3.) Our awesome NY friend, also S., who now lives in CT, is throwing us a baby shower tomorrow. And..
4.) Tomorrow is S.'s (my S.) birthday. Happy happy day, my lovely, on your last birthday before baby comes into our lives. I love you and wish you many happy returns!
Monday, May 05, 2008
Laundry?!
So many questions--and I know we'll develop our own methods as time goes on, but I at least want a starting point. Suggestions?!
Friday, May 02, 2008
Have you noticed..
Wednesday, April 30, 2008
Hard Day: Update
At any rate, I feel like the kids are alright today, thanks to some action they took that made them feel better--a vigil last night, passing out white ribbons to wear today--sometimes kids really amaze me. They handled this with such grace and respect. And now I'm done being a downer, because the mattress we won is coming our way! Woo hoo!!

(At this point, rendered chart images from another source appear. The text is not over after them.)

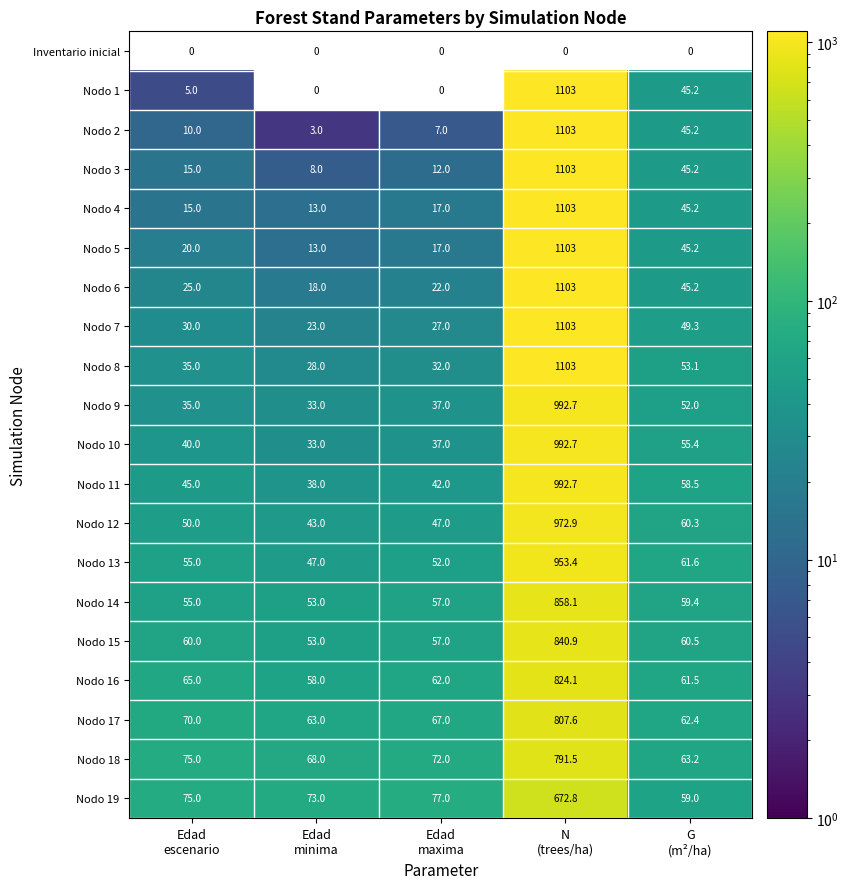

What is the maximum value for Nodo 19?

672.8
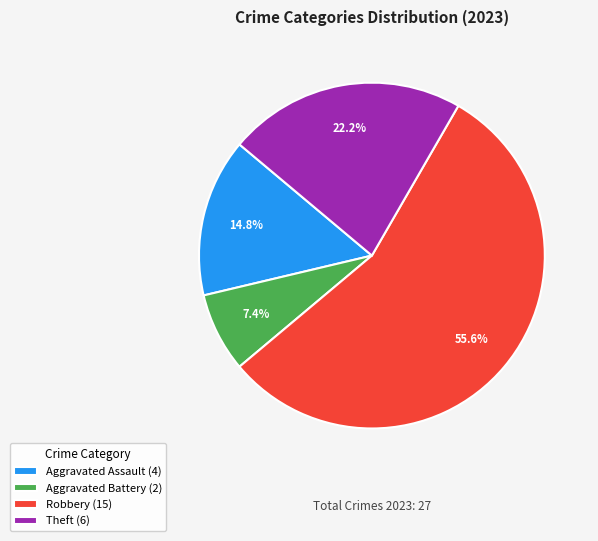

What is the total percentage of Aggravated Battery (2) and Theft (6)?

29.6%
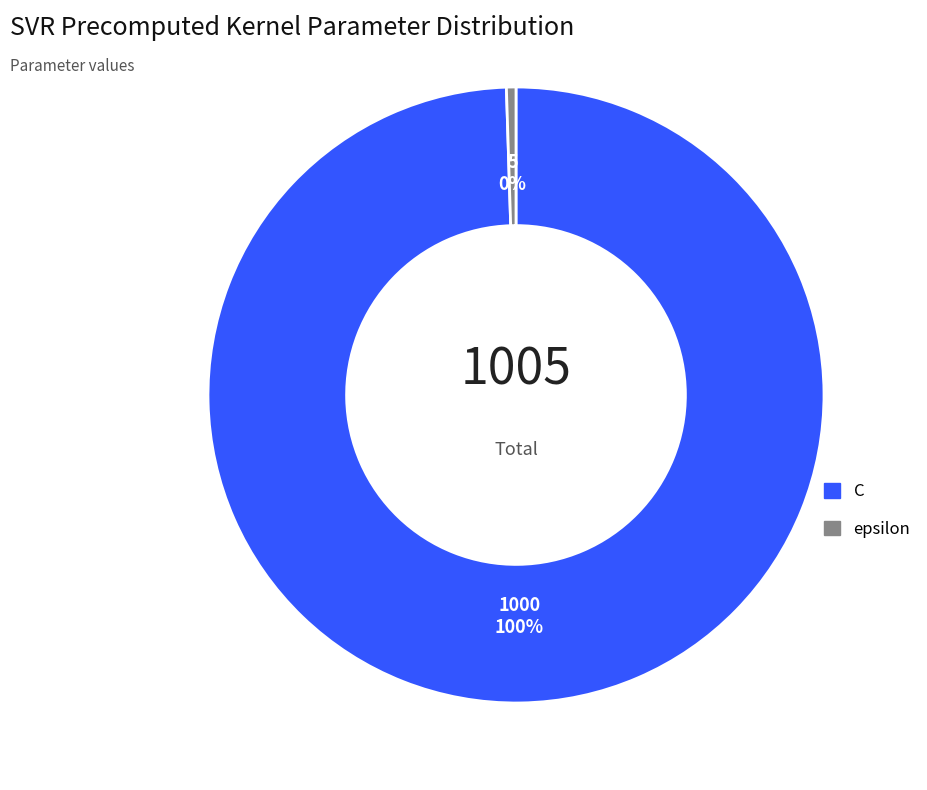

Which slice is the largest?

C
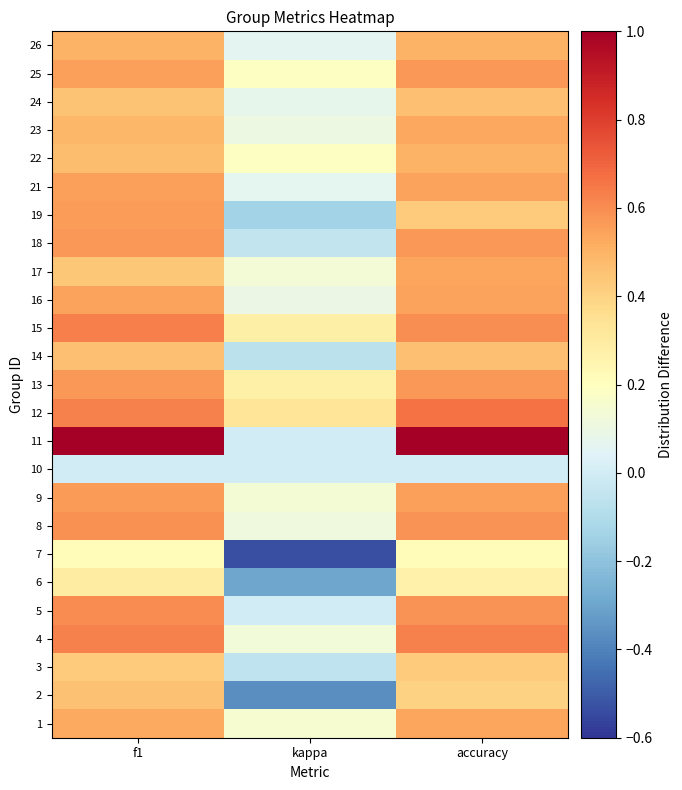

Between f1 and accuracy, which is larger?

accuracy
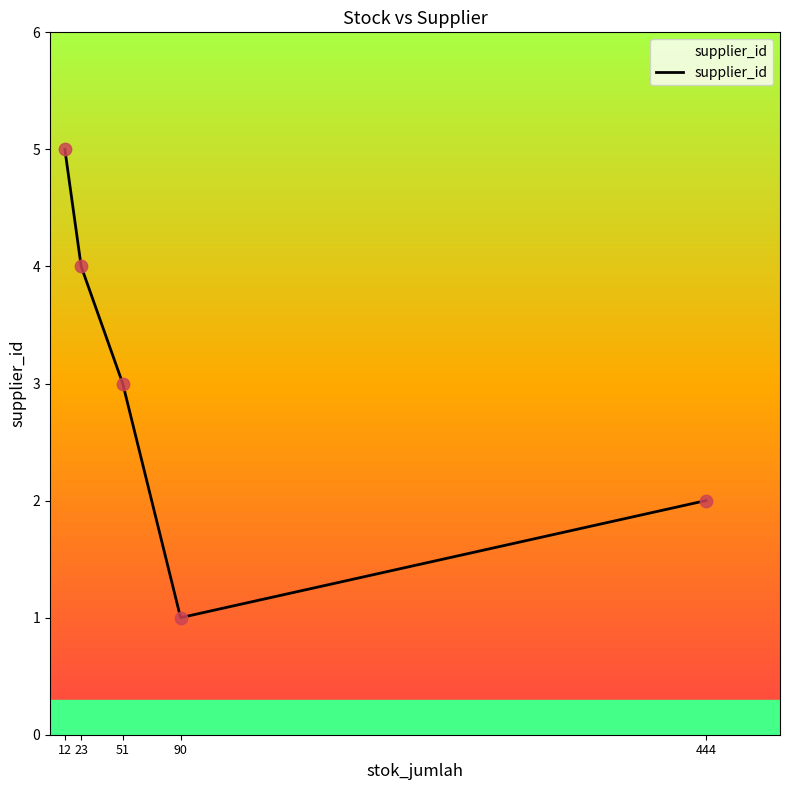

Between 444 and 12, which is larger?

12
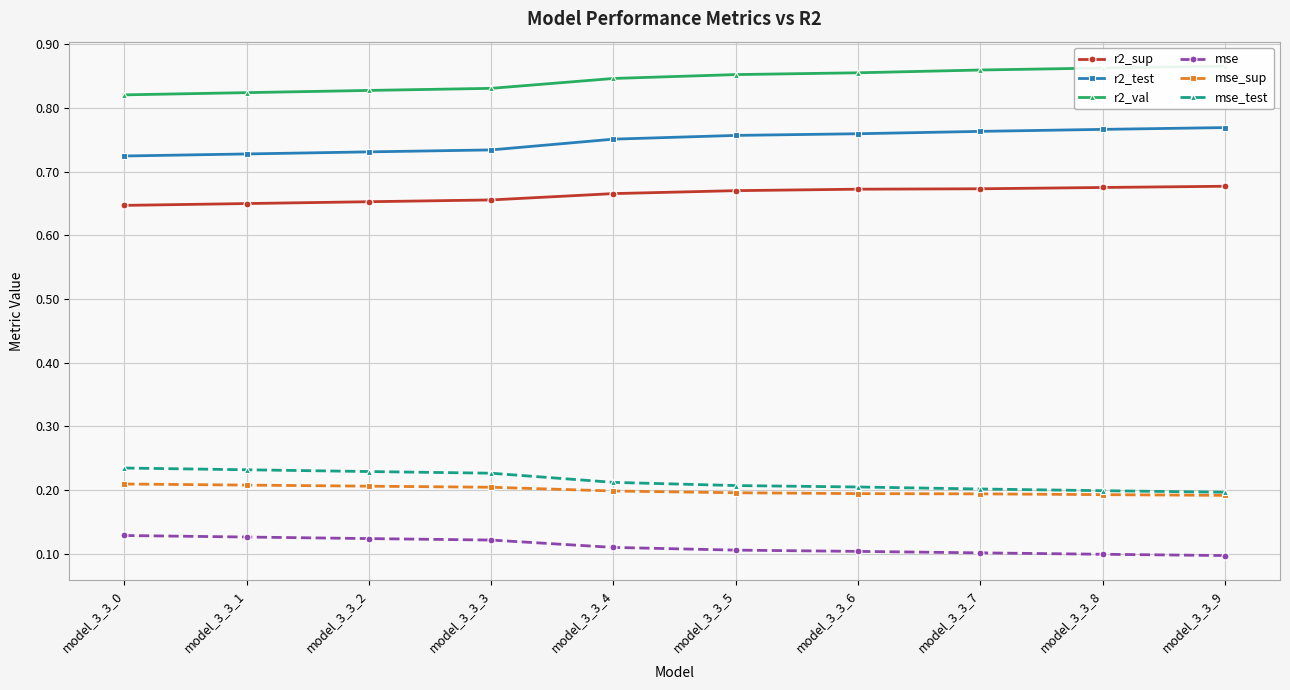

True or false: mse and mse_test intersect in this chart.

False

Oh, and thank you for the stories you shared about your personal experiences with loss as a student--they really did help me figure out what I was going to do today.
Tuesday, April 29, 2008
Good News, Sad News
On the sad news front, I am learning how to deal with teenage grief and loss as two of the seniors in the high school I teach at were in a serious car accident over the weekend, and one will probably not make it. I teach the younger brother of the boy who will probably not make it, plus a class of already-grieving seniors and I just really don't know what to do. I have never been faced with a situation like this as an educator, and it's hard enough to keep it together myself, let alone be a pillar of strength the kids can feel comfortable and safe around. How do I do this? I am so saddened for the school, the family, my student who will potentially lose his only brother--when you see these tragedies on the news, they seem so remote, so distant. You feel sadness for the families of the lost children, but never truly realize the impact this loss will have upon the faculty, other students, and the community at large. I don't pray, but I am sending good vibes out into the universe for this family and our school. I can be nothing but sad.